**Text for analysis:**

↓↓↓

The New York Times described it as “a time machine, giving a glimpse of how the present will look to the future” the Chicago Tribune heralded it as “A theatre piece quite unlike any other”
Fergus Sheil, Artistic Director of Wide Open Opera comments:
“Nixon in China is unquestionably one of the most celebrated operas of our generation. I’m hugely excited to bring this ambitious work to Irish Audiences for the first time. Nixon is proof that opera can successfully take on major issues of our day. Even though the events depicted happened forty years ago, the issues are remarkably current. Countries, alliances and superpowers have so often defined themselves by opposition to “others” – imperialism, fascism, socialism, communism, terrorists, islamo-fascists etc. The “greatness” of the gesture for Richard Nixon to reach a genuine hand of friendship from deep within right-wing republicanism into communist China, is something that cries out for an operatic response of magnificent proportions.
John Adams’ music matches the journey moment by moment; propulsive rhythms, heroic arias, soaring choruses, unsettling dances. Productions of this opera worldwide are major events. I’m delighted that we have collaborated with Vancouver Opera, so that their acclaimed 2010 production, also seen in San Francisco in 2012 will now be seen in Dublin in 2014. The scale of this production follows from our 5-star Tristan und Isolde in 2012 and re-unites our major partners – the Bord Gáis Energy Theatre and the RTÉ National Symphony Orchestra.”
Nixon in China is made possible with the support of The Arts Council / An Chomhairle Ealaíon. The production is also supported by partnerships with the Bord Gáis Energy Theatre and the RTÉ National Symphony Orchestra.

↑↑↑

**Task item:**
In the Nixon in China passage above, which features of John Adams' music are listed as matching the journey moment by moment?

**Source material:**
↓↓↓

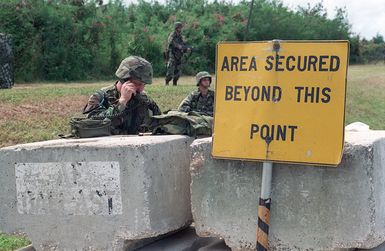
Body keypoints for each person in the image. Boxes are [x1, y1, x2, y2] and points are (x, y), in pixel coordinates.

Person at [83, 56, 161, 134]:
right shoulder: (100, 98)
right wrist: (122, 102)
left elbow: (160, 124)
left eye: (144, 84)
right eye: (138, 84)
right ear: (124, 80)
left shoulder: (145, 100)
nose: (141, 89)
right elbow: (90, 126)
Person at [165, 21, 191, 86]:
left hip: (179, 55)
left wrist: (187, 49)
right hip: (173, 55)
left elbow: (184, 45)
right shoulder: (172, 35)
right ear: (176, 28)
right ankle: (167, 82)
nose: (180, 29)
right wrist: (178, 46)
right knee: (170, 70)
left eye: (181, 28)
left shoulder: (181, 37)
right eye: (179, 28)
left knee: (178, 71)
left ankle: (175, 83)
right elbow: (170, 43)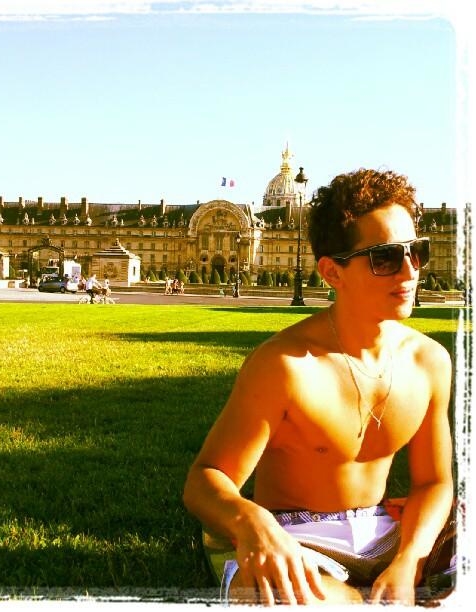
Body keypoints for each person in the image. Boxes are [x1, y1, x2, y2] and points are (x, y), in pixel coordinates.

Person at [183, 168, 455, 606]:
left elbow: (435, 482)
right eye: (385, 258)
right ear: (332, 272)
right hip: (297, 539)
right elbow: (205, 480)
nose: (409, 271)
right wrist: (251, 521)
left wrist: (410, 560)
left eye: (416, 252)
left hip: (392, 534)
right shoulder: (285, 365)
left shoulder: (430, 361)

↑↑↑

**Result of this exercise:**
Propulsive rhythms, heroic arias, soaring choruses, and unsettling dances.